Lack of connectivity
The development of intermodal transport is impossible without linking ports and rails. Michał Stupak, account manager at the Port of Gdańsk Authority, dedicated his speech to the connectivity between the largest Polish port and the hinterland. According to him, the Port of Gdańsk is highly interested in arranging rail freight connections with the eastern border, not only with Małaszewicze, but also with other small intermodal terminals in northeastern Poland.
Unfortunately, the actual situation is quite different. Most of the freight volumes from the region are being moved to Gdańsk via Warsaw instead of using the shorter direct routes and, furthermore, the region with several border crossings can’t offer reliable options for moving transit containers from China. “I just don’t see enough investments and development opportunities that could be an alternative to Małaszewicze,” Michał Stupak summed up.
Krzysztof Pietrzyk, a member of the management board of CTL Logistics Group, emphasised another challenge for the future of intermodal transport in Poland. In this regard, there are two issues: the price of energy for rail and sources of energy. On the one hand, Poland has cheaper energy than in Western Europe. On the other hand, it is mostly generated by coal power plants. Within the European Green Deal, Poland must switch its energy sector to renewable sources. And it is unclear what the price will be after this as the process requires huge investments.
One more thing that should be noted is the geopolitical factors. For instance, Marek Staszek from DB Cargo Polska highlighted the role of the Chinese economy in the development of intermodal transport in Poland. “China has been growing for many years. And we thought that this growth will be unlimited. Now, China is faced with barriers to growth. The current dynamics of the Chinese economy does not allow us to make any forecasts for further development,” said CEO of DB Cargo Polska.

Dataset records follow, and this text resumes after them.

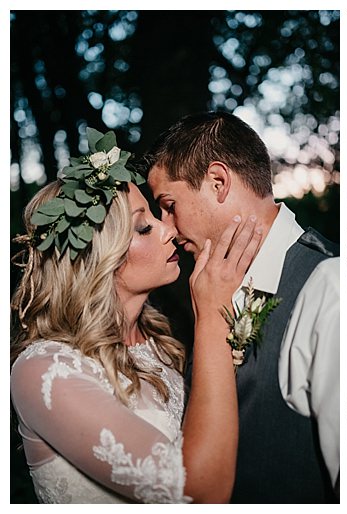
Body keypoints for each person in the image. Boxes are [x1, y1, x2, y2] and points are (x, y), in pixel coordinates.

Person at [10, 128, 262, 503]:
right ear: (99, 259)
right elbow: (199, 493)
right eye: (144, 226)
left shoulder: (159, 346)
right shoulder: (43, 370)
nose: (169, 230)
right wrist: (212, 317)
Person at [143, 111, 339, 503]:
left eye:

At the same time, Michał Stupak mentioned the political and economic tensions between China and the US. According to him, the Chinese invest in the New Silk Road to secure an alternative to the sea-based supply chains. “Currently, the maritime transport dominates in moving freight between China and Europe. If there is some escalation in the China-US relations, we could suggest that the role of the New Silk Road will increase,” he said. That’s why the Port of Gdańsk, like many other harbours in Europe, is developing not only the shipping services to China but the rail freight connections too.